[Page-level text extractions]
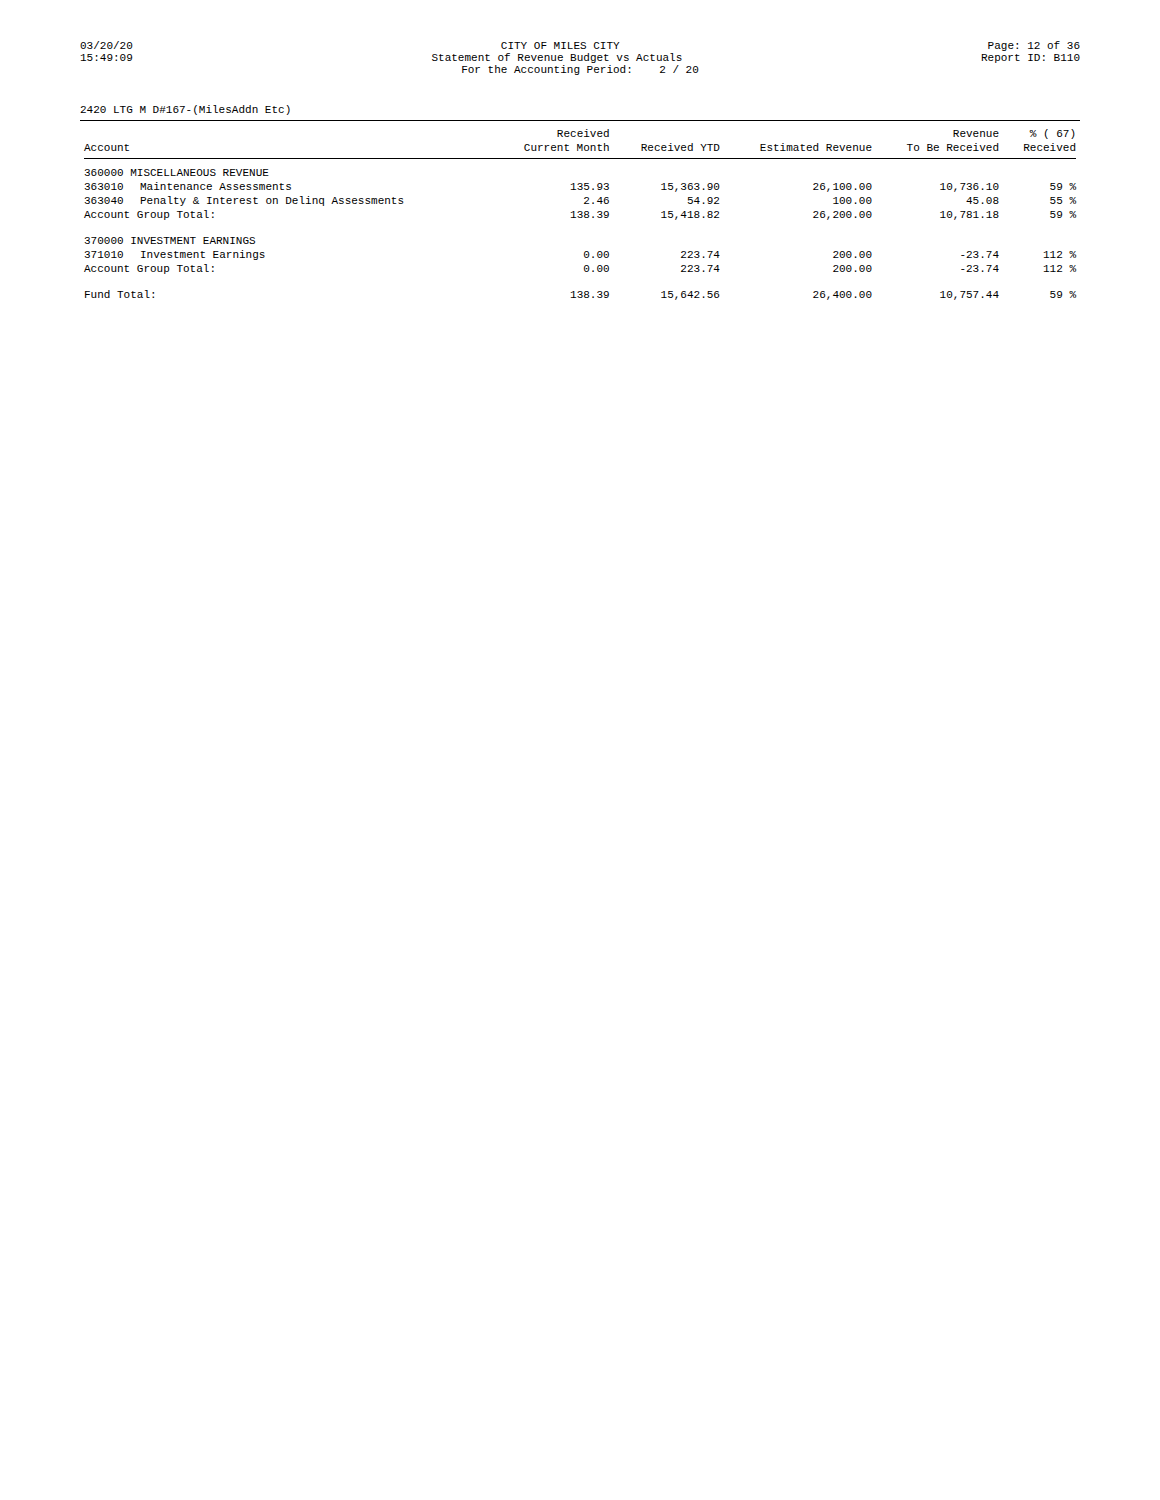03/20/20 CITY OF MILES CITY Page: 12 of 36
15:49:09 Statement of Revenue Budget vs Actuals Report ID: B110
For the Accounting Period: 2 / 20
2420 LTG M D#167-(MilesAddn Etc)
| | Received | | | Revenue | % ( 67) |
| Account | Current Month | Received YTD | Estimated Revenue | To Be Received | Received |
| 360000 MISCELLANEOUS REVENUE | | | | | |
| 363010 Maintenance Assessments | 135.93 | 15,363.90 | 26,100.00 | 10,736.10 | 59 % |
| 363040 Penalty & Interest on Delinq Assessments | 2.46 | 54.92 | 100.00 | 45.08 | 55 % |
| Account Group Total: | 138.39 | 15,418.82 | 26,200.00 | 10,781.18 | 59 % |
| 370000 INVESTMENT EARNINGS | | | | | |
| 371010 Investment Earnings | 0.00 | 223.74 | 200.00 | -23.74 | 112 % |
| Account Group Total: | 0.00 | 223.74 | 200.00 | -23.74 | 112 % |
| Fund Total: | 138.39 | 15,642.56 | 26,400.00 | 10,757.44 | 59 % |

__Task objective__. Lines with the word "Group": report how many there are in the entries, as a bare number.

__Result of the exercise__. 2